Three faculty members at Brown have received awards from the Rhode Island Science and Technology Advisory Council to pursue projects about the effects of climate and ecological change in Narragansett Bay.

PROVIDENCE, R.I. [Brown University] — The Rhode Island Science and Technology Advisory Council (STAC) announced funding today for six new research projects aimed at understanding the effects of climate and ecological change in Narragansett Bay. Faculty members and researchers from Brown will be involved in three of those funded projects.

Baylor Fox-Kemper, assistant professor of Earth, environmental and planetary sciences, will work with a multidisciplinary team to develop two new computer models of Rhode Island’s coastal waters. Previous models have captured separate parts of the state’s coastal waters. Under the grant, Fox-Kemper and his colleagues will bring those separate pieces together into one large supercomputer simulation, dubbed the Ocean State Ocean Model (OSOM). A second model, the first of its kind, will build off of the OSOM to create extremely high-resolution simulations of smaller portions of the coastal system. The researchers hope the two models will help assess the effects of climate change on coastal waters, as well as aid in infrastructure planning, tracking of toxic spills, and fisheries management.

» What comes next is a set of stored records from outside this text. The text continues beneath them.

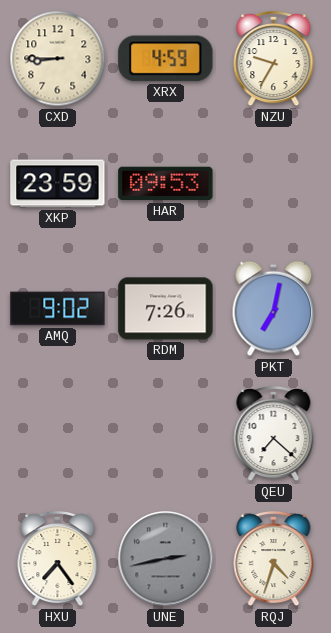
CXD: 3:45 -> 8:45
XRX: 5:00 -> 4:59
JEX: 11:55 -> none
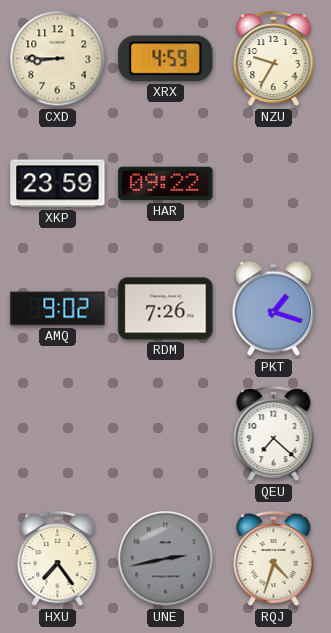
HAR: 09:53 -> 09:22
PKT: 7:02 -> 1:18
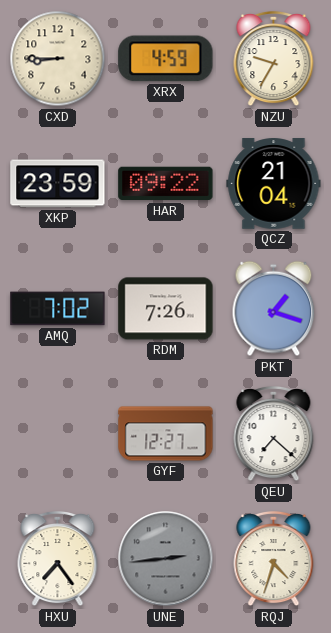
QCZ: none -> 21:04
AMQ: 9:02 -> 7:02
GYF: none -> 12:27
UNE: 2:43 -> 2:44
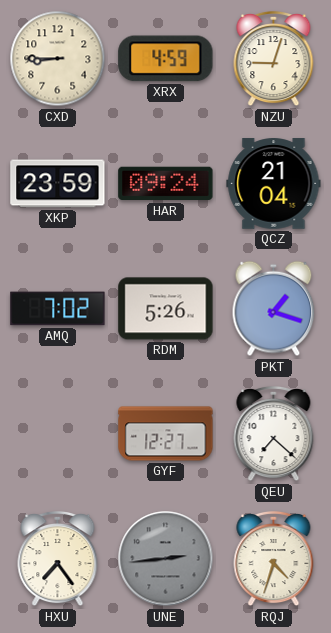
NZU: 9:35 -> 9:03
HAR: 09:22 -> 09:24
RDM: 7:26 -> 5:26
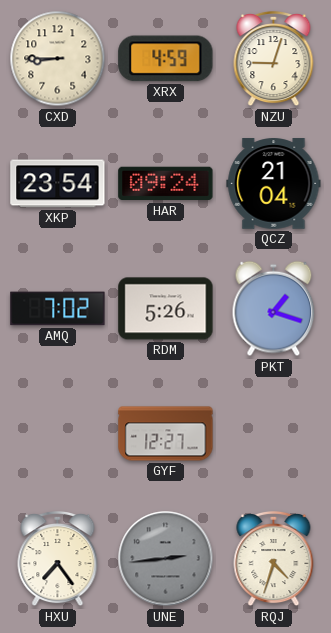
XKP: 23:59 -> 23:54
QEU: 7:22 -> none
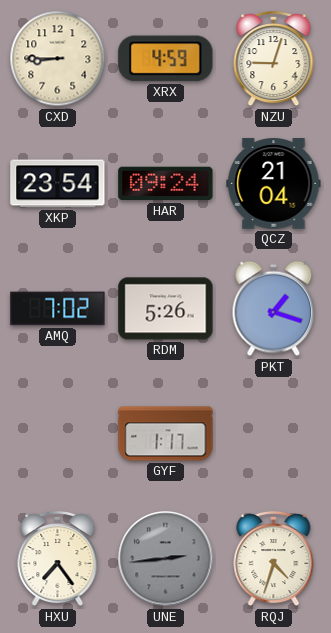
GYF: 12:27 -> 1:17
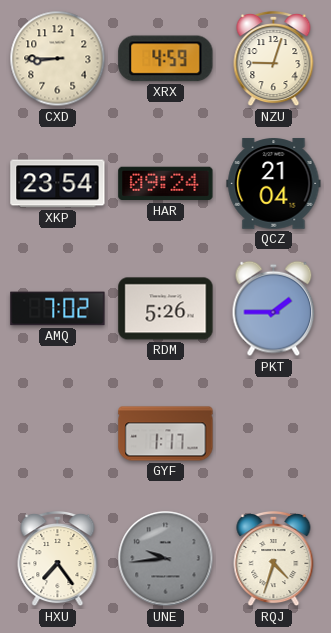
PKT: 1:18 -> 1:45
UNE: 2:44 -> 9:44
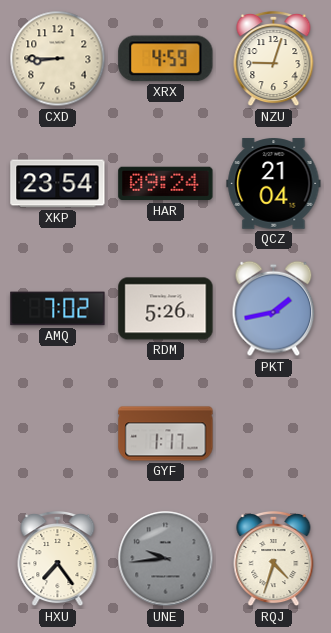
PKT: 1:45 -> 1:43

Fox-Kemper will work with Lewis Rothstein, Christopher Kincaid, and David Ullman from the University of Rhode Island Graduate School of Oceanography and with Dale Leavitt and David Taylor from Roger Williams University.

Warren Prell and David Murray from the Department of Earth, Environmental and Planetary Sciences will be part of a team that will use diatoms, a group of algae species, to measure changes in coastal ecosystems. By studying the changes in the composition of diatom communities, the group hopes monitor biogeochemical responses to climate and other ecosystem changes. Prell and Murray will work with Rebecca Robinson, Edward Durbin, and Tatiana Rynearson from URI.

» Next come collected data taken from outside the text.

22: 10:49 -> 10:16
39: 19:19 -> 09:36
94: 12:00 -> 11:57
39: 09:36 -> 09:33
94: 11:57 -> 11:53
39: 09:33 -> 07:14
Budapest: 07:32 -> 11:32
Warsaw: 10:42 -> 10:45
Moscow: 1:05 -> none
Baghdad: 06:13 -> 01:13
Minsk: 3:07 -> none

James Clifton, assistant professor of medical science, will work with a group studying proteins in a common species of marine invertebrates. The group hopes to determine if the species is adapting to ecological stress over the course of a single generation or if adaptation is taking place through genetic change over multiple generations. Clifton will work with Steven Irvine and Niall Howlett from URI and with Thomas Meedel of Rhode Island College.

The awards were announced today by Gov. Gina Raimondo during an event at URI’s Narragansett Bay Campus.

The STAC grants are part of the state’s match for the Rhode Island Experimental Program to Stimulate Competitive Research (EPSCoR), a five-year, $20-million program grant from the National Science Foundation.